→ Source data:
• • •
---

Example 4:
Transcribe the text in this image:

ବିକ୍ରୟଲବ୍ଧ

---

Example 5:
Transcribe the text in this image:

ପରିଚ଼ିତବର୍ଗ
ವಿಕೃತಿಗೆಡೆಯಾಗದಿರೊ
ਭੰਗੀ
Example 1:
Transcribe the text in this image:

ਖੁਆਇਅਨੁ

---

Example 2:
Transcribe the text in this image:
• • •
→ WORK ORDER:
Every line that holds the string "Example" must be copied from the records above.

→ EXERCISE RESPONSE:
Example 4:
Example 5:
Example 1:
Example 2:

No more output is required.